90% MENTAL
Shooting is 90% Mental by Chip Lohman.
We generally agree that “shooting is 90 percent mental,” but apply it in very personal ways. When a coach emphasizes the need to focus, for example, one shooter’s interpretation may be to bear down and think harder, while the next may visualize “living in the moment” and relaxing.
From Dr. Keyes: “At the very highest levels, the problems of learning to shoot and how to deal with match pressure have been solved, more or less, but in order to achieve this level, the resolution of these issues has to have been worked out in a deliberate, layered manner that sets a solid base for the next level.
Talent, i.e. a set of physical, mental and psychological attributes that give the shooter a step up on the ladder to success, has a place, but mostly this is a starting point. It takes hard work—work that is specific to the training task, to improve to an elite level.
This is the “ten thousand hours” that you read about, and it can’t be a random amount of work. It has to be focused and deliberate, which means that when you train you have to have goals and a good idea about what is going to help you. After a while the very best shooters have a good idea about what is needed to succeed and their analytic abilities are at a peak.
But even the very best can be helped by a good coach who can help with that incremental increase in training that might make all the difference in the rarified competition that marks the very best.
The bottom line is that you have to work in order to succeed and you have to have the right kind of work, or you are wasting time. If you don’t have a good base of training, all the talent in the world will not help at the edges of your talent when stress becomes the most acute.
MATCH PRESSURE
From Olympic Gold medalist Lanny Bassham: “Here’s a myth—Pressure causes performance to drop. Pressure does not cause your performance to drop. What I learned about pressure was that when you feel the physical effects of pressure, it’s real. You feel an adrenaline rush and your heart rate and blood pressure go up. I’ve seen shooters shoot extremely high scores with their legs shaking. Pressure doesn’t cause your scores to go up or down, but your attitude does.

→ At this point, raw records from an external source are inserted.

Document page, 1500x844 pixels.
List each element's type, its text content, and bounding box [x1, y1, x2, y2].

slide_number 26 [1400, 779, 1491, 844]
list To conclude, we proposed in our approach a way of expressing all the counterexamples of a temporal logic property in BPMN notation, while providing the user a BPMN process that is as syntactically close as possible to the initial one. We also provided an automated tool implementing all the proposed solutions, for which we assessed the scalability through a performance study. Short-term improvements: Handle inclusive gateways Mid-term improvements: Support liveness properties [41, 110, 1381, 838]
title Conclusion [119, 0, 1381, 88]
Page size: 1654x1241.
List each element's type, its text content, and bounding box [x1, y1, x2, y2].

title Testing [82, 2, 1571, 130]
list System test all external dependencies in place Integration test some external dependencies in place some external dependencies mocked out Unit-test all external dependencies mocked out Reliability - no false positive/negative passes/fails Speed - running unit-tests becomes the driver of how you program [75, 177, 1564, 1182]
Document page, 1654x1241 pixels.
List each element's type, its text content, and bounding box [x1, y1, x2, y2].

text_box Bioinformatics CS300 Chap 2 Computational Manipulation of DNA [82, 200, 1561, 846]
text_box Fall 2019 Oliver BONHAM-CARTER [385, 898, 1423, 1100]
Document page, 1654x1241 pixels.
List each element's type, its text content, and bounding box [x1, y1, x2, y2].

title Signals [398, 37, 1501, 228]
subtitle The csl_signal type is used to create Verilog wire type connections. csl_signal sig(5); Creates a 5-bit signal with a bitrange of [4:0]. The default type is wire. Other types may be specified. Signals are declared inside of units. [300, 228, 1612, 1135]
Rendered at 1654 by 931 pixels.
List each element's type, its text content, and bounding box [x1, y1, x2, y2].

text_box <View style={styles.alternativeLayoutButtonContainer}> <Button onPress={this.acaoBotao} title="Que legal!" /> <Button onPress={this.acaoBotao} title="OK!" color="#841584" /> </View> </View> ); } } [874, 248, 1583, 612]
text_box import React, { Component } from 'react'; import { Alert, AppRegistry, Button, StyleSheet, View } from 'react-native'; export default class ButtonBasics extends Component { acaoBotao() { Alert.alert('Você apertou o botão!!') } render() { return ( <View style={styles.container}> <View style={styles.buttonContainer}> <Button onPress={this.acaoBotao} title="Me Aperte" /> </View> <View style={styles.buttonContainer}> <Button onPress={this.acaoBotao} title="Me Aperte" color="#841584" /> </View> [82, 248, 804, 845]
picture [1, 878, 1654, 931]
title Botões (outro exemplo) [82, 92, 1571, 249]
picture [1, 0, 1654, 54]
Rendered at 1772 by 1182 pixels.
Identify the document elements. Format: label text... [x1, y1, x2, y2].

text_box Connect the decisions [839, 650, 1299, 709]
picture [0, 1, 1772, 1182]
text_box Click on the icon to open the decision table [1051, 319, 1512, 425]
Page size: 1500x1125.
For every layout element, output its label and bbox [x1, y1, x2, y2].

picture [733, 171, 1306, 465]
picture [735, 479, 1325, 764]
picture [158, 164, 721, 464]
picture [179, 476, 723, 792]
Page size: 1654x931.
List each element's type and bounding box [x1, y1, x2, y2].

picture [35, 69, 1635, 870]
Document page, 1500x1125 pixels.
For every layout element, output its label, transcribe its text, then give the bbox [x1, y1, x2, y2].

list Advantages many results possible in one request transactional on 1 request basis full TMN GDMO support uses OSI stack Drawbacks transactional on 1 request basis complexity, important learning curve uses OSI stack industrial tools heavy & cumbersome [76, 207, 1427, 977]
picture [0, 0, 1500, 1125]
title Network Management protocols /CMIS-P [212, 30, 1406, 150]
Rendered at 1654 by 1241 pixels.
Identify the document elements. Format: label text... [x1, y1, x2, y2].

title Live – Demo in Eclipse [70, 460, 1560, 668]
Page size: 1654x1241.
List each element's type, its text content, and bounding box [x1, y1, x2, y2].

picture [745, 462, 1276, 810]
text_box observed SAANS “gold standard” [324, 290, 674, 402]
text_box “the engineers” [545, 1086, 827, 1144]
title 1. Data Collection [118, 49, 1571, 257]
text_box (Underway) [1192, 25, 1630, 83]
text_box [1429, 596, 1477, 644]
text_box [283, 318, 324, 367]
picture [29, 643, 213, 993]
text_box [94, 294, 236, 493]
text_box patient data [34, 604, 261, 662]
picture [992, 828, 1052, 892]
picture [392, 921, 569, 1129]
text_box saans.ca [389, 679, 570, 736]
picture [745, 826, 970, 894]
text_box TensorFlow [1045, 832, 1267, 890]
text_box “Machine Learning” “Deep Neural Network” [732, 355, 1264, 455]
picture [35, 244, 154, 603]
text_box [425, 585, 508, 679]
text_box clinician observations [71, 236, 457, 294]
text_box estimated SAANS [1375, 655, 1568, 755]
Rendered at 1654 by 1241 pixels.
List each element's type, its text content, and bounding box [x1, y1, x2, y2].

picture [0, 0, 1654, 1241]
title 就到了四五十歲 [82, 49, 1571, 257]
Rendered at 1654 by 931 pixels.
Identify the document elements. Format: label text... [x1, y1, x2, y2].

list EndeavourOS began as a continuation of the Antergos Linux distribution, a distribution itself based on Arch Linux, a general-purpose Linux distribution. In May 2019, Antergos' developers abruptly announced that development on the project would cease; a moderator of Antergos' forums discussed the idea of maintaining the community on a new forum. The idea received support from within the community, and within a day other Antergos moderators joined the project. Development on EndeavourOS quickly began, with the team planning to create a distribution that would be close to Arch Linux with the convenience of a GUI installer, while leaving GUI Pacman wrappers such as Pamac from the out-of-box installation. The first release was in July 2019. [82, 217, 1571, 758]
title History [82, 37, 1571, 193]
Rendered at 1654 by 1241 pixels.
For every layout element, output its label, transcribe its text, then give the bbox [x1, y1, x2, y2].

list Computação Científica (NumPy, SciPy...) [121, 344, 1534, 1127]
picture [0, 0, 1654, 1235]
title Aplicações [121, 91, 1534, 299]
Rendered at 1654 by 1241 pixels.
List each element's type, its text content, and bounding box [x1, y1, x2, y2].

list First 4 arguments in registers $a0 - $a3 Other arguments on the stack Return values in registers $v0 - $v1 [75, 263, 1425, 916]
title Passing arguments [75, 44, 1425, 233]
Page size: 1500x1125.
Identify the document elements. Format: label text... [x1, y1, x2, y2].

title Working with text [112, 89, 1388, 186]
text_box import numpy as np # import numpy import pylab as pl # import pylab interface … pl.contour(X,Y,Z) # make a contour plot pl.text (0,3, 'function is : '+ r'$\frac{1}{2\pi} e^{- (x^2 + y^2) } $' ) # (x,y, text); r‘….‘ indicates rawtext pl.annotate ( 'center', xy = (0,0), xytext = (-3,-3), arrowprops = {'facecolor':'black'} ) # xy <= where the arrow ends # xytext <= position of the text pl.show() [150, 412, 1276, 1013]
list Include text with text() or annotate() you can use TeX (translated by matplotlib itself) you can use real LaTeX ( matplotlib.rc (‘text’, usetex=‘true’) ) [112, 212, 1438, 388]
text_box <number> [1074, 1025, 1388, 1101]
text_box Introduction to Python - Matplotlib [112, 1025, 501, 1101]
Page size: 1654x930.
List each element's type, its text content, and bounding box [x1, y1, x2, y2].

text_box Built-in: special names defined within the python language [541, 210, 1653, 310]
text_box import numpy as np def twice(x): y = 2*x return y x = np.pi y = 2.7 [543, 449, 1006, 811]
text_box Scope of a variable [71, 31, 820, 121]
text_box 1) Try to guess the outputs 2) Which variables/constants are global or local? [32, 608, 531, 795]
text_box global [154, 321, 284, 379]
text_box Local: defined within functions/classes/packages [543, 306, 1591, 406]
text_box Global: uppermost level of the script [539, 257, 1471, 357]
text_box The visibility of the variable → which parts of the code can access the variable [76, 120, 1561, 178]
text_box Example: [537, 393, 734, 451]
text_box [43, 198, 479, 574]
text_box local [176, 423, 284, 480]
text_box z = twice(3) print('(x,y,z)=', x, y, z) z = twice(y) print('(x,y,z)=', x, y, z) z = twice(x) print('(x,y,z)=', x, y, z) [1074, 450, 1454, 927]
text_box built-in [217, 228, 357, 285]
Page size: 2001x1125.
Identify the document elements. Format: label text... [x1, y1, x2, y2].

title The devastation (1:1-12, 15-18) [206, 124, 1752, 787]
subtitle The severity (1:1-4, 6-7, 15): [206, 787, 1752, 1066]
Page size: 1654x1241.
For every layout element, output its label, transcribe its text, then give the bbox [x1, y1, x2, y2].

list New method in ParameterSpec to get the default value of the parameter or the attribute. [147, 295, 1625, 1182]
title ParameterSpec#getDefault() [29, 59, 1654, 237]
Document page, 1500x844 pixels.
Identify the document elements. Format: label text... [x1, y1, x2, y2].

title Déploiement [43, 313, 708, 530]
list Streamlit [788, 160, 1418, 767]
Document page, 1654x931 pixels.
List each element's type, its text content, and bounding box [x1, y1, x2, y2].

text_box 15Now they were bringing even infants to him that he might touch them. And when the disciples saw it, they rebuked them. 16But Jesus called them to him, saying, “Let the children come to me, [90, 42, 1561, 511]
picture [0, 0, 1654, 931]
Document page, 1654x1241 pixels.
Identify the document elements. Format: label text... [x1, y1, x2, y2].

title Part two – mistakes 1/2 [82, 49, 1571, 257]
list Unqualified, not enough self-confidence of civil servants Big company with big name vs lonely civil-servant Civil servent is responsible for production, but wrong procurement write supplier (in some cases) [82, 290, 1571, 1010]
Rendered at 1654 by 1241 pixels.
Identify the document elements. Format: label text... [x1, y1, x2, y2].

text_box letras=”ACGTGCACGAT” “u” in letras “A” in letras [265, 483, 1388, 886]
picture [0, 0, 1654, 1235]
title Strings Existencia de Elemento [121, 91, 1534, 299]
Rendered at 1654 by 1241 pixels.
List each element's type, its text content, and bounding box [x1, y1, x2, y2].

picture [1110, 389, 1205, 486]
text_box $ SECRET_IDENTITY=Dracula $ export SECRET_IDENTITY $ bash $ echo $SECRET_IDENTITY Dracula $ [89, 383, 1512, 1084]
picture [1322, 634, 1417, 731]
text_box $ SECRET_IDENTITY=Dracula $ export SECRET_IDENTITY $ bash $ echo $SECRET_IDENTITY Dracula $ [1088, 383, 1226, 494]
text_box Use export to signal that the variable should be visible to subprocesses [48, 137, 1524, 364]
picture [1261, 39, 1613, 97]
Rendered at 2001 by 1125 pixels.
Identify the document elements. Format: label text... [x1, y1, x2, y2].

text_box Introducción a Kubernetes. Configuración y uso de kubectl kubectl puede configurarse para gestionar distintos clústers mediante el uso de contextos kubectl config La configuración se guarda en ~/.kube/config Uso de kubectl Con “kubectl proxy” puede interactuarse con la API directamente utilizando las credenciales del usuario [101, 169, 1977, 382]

Your attitude is what’s important.”
Good training also seeks to replace panic, a lack of preparation for the brain’s “fight or flight” alarm, with rehearsed options, an approach presented by National Smallbore Champion Ernie Vande Zande in his November 2011 interview where he reflected: “Back in high school, I felt that pressure was normal. I started noticing in speech class that sometimes I got pretty nervous, but I didn’t get nervous every time. Over time, I realized that I only became more nervous on days when I gave a speech, when I felt less prepared. I started thinking about that in relationship to my shooting. It was the same kind of thing: At those times when I wasn’t prepared, I felt more nervous.”
It can therefore be said that nerves/pressure/anxiety purely tie in with athlete preparedness, both technical and physical. If these two areas are lacking, then the mind can falter, however if the technical and physical elements are strong, then the mind will stay positive and supportive.